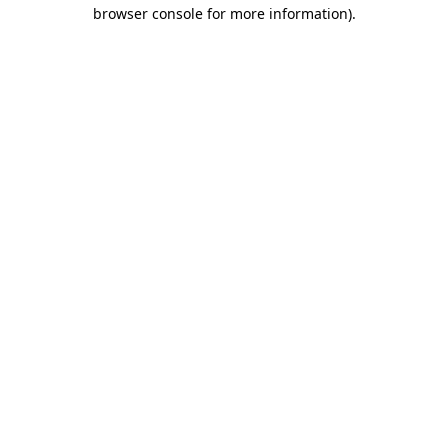
browser console for more information).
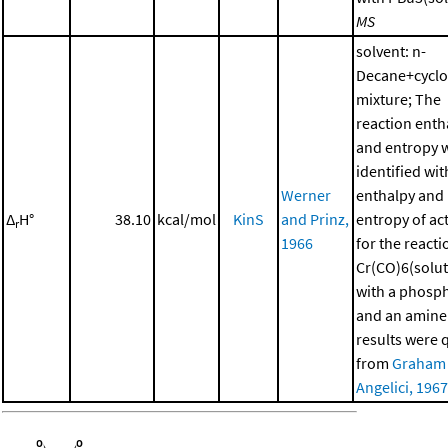
MS
solvent: n-
Decane+cycl
mixture; The
reaction enth
and entropy 
identified wit
Werner
enthalpy and
Δ
H°
38.10
kcal/mol
KinS
and Prinz,
entropy of ac
r
1966
for the reacti
Cr(CO)6(solut
with a phosp
and an amine
results were 
from
Graham
Angelici, 1967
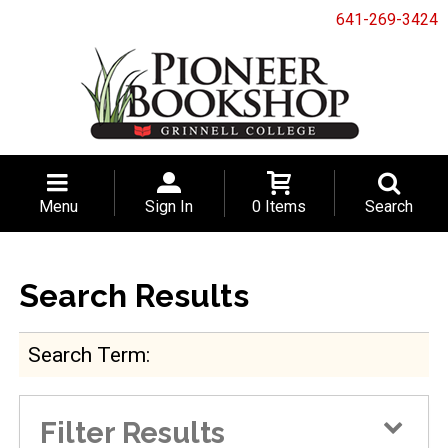
641-269-3424
Menu
Sign In
0 Items
Search
Search Results
Search Term
Filter Results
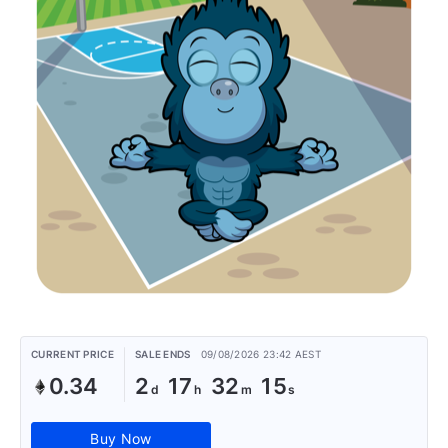
CURRENT PRICE
SALE ENDS
09/08/2026 23:42 AEST
0.34
2
17
32
15
Buy Now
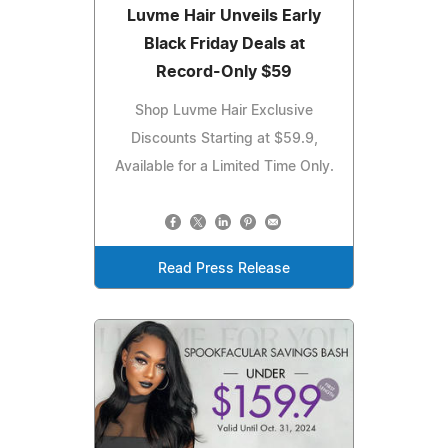
Luvme Hair Unveils Early
Black Friday Deals at
Record-Only $59
Shop Luvme Hair Exclusive
Discounts Starting at $59.9,
Available for a Limited Time Only.
Read Press Release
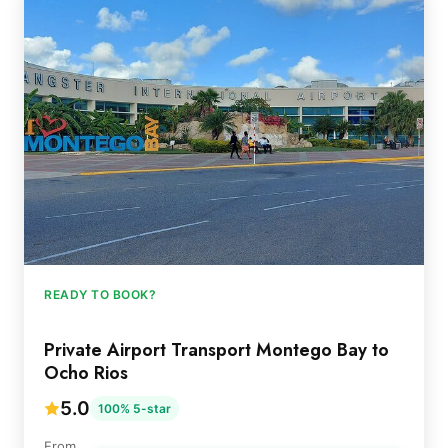
READY TO BOOK?
Private Airport Transport Montego Bay to
Ocho Rios
5.0
100% 5-star
From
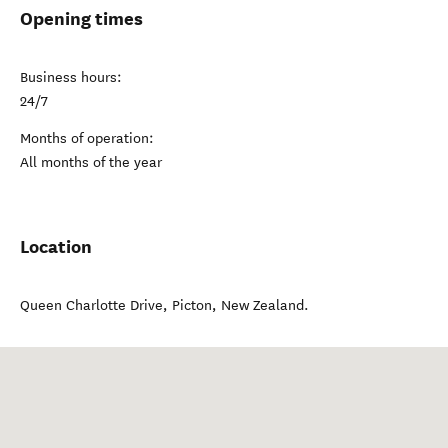
Opening times
Business hours:
24/7
Months of operation:
All months of the year
Location
Queen Charlotte Drive
,
Picton
,
New Zealand
.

Work instructions — Turn the text of the items, starting with the line containing "Luvme Hair Unveils Early" and going on through the last line of the items, into a JSON list of strings with one string per line. Skip blank lines and leave out the pictures.

Exercise answer —
[
  "Luvme Hair Unveils Early",
  "Black Friday Deals at",
  "Record-Only $59",
  "Shop Luvme Hair Exclusive",
  "Discounts Starting at $59.9,",
  "Available for a Limited Time Only.",
  "Read Press Release",
  "READY TO BOOK?",
  "Private Airport Transport Montego Bay to",
  "Ocho Rios",
  "5.0",
  "100% 5-star",
  "From",
  "Opening times",
  "Business hours:",
  "24/7",
  "Months of operation:",
  "All months of the year",
  "Location",
  "Queen Charlotte Drive",
  ",",
  "Picton",
  ",",
  "New Zealand",
  "."
]